Our transplantation study showed that the muscle-regeneration potential of Zmpste24-/- MDSPCs was significantly reduced in comparison to MDSPCs isolated from WT mice. This supports our hypothesis that loss of stem-cell function diminishes their regenerative potential. These results also agree with our recent findings that muscle from aged and progeroid ERCC1-deficient mice had significantly reduced regenerative capacity after cardiotoxin-induced injury [30]. This is consistent with the notion that defects in the adult stem-cell compartment, which accrue over time, contribute to the loss of tissue-regeneration capacity and homeostasis associated with aging. In addition to the cell-intrinsic defect, local microenvironment/niche and systemic environment have also been recognized to play a role in stem-cell aging [24]. Muscle stem cells interact with a microenvironment comprising of myofibers and the basal lamina. Therefore, the microenvironment of the mdx/SCID mouse skeletal muscle most likely could not support the effective regeneration of the progeroid MDSPCs, reinforcing the important role of a healthy microenvironment to promote successful tissue regeneration.

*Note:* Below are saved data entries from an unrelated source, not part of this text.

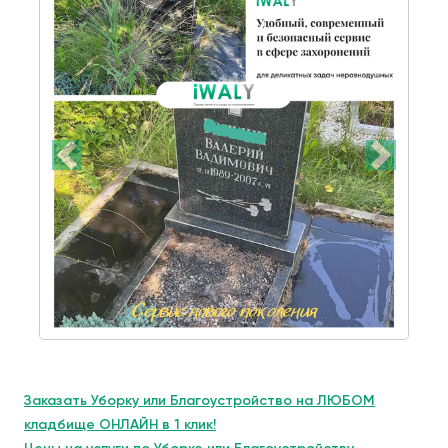
Заказать Уборку или Благоустройство на ЛЮБОМ
кладбище ОНЛАЙН в 1 клик!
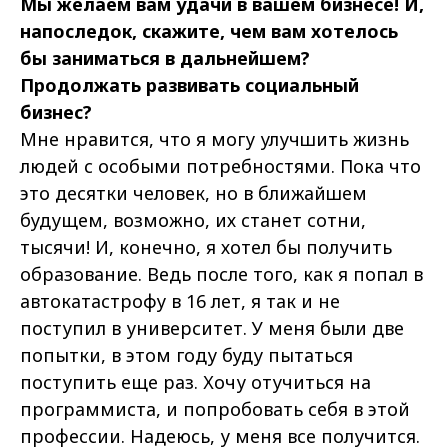
Мы желаем вам удачи в вашем бизнесе! И,
напоследок, скажите, чем вам хотелось
бы заниматься в дальнейшем?
Продолжать развивать социальный
бизнес?
Мне нравится, что я могу улучшить жизнь
людей с особыми потребностями. Пока что
это десятки человек, но в ближайшем
будущем, возможно, их станет сотни,
тысячи! И, конечно, я хотел бы получить
образование. Ведь после того, как я попал в
автокатастрофу в 16 лет, я так и не
поступил в университет. У меня были две
попытки, в этом году буду пытаться
поступить еще раз. Хочу отучиться на
программиста, и попробовать себя в этой
профессии. Надеюсь, у меня все получится.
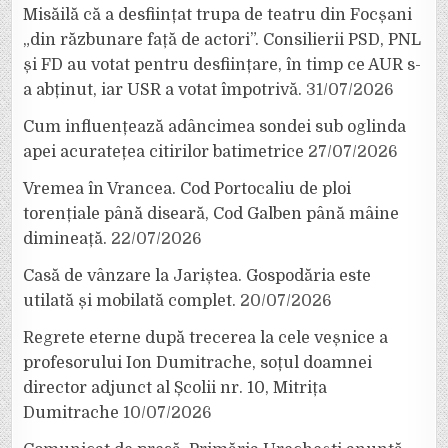
Misăilă că a desființat trupa de teatru din Focșani
„din răzbunare față de actori”. Consilierii PSD, PNL
și FD au votat pentru desființare, în timp ce AUR s-
a abținut, iar USR a votat împotrivă.
31/07/2026
Cum influențează adâncimea sondei sub oglinda
apei acuratețea citirilor batimetrice
27/07/2026
Vremea în Vrancea. Cod Portocaliu de ploi
torențiale până diseară, Cod Galben până mâine
dimineață.
22/07/2026
Casă de vânzare la Jariștea. Gospodăria este
utilată și mobilată complet.
20/07/2026
Regrete eterne după trecerea la cele veșnice a
profesorului Ion Dumitrache, soțul doamnei
director adjunct al Școlii nr. 10, Mitrița
Dumitrache
10/07/2026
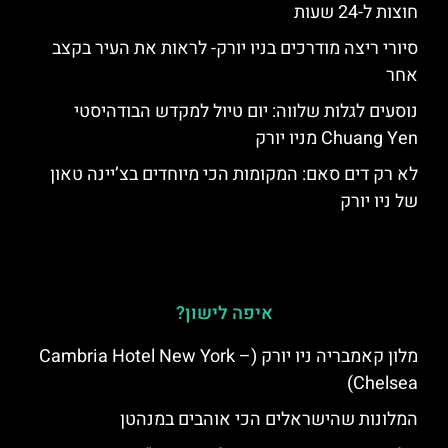
חוצות ל-24 שעות
סיורי ריצה מודרכים בניו יורק- לראות את העיר בקצב
אחר
נוסעים לגלות שלווה: יום טיול למקדש הבודהיסטי
Chuang Yen מניו יורק
לא רק דים סאם: המקומות הכי מיוחדים בצ’יינה טאון
של ניו יורק
איפה לישון?
מלון קאמבריה ניו יורק (Cambria Hotel New York –
Chelsea)
המלונות שהישראלים הכי אוהבים במנהטן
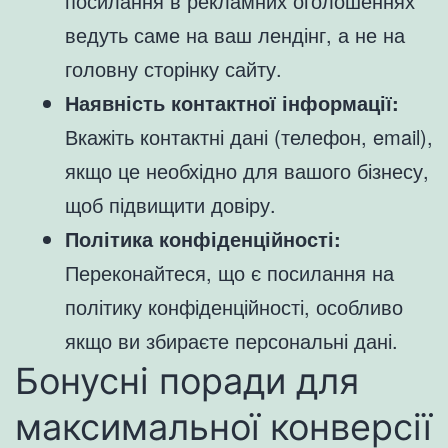
посилання в рекламних оголошеннях
ведуть саме на ваш лендінг, а не на
головну сторінку сайту.
Наявність контактної інформації:
Вкажіть контактні дані (телефон, email),
якщо це необхідно для вашого бізнесу,
щоб підвищити довіру.
Політика конфіденційності:
Переконайтеся, що є посилання на
політику конфіденційності, особливо
якщо ви збираєте персональні дані.
Бонусні поради для
максимальної конверсії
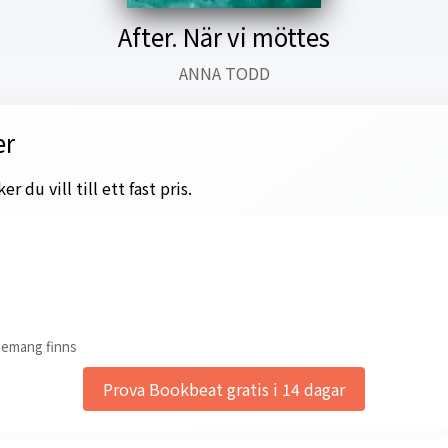
After. När vi möttes
ANNA TODD
er
 du vill till ett fast pris.
nemang finns
Prova Bookbeat gratis i 14 dagar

Notably, the ability of Zmpste24-/- MDSPCs to undergo myogenic differentiation was rescued after coculture and in the presence of the WT MDSPC conditioned media. This result is similar to recent reports showing that WT MDSPCs rescue differentiation defects of MDSPCs isolated from naturally aged and progeroid ERCC1-deficient mice when cocultured [30]. These results demonstrate that dysfunction of progeroid stem cells can be rescued, at least in part, by exogenous factors secreted by the WT stem cells. Although the exact secreted factors involved have yet to be elucidated, several candidate proteins and signaling pathways are currently under investigation. Similar results were found in vivo by Conboy and colleagues [37] by using parabiosis, in which functional defects and the regenerative capacity of satellite cells in aged mice were restored by secreted factors from a young systemic environment. Together, these findings suggest the possibility of epigenetic changes of stem and progenitor cells in response to environmental cues. It will be of great interest to identify the factors secreted by tissue-specific host cells in response to transplanted donor cells.

Finally, limitation of progeroid MDSPCs to undergo myogenic differentiation, at least in part, may explain the muscle atrophy and weakness observed in Zmpste24-/- progeroid mice. In addition, the reversal of the phenotypic defects of stem cells with coculture can provide future opportunities for therapeutic strategies.

Conclusions

The present study demonstrates that MDSPCs isolated from Zmpste24-/- progeroid mice are defective in their proliferation and differentiation capabilities in culture and during tissue regeneration. It remains unclear whether the defects in MDSPC function arise because of defects in the stem cells and/or the stem-cell niche. Therefore, future studies are needed to investigate the mechanism(s) that confer MDSPC dysfunction with aging. In addition, myogenic differentiation of defective MDSPCs was improved after coculturing the cells with young functional WT MDSPCs. Hence, identifying the factors secreted by the functional stem cells responsible for rejuvenation will be valuable for overcoming muscular degeneration commonly associated with muscular dystrophies and aging.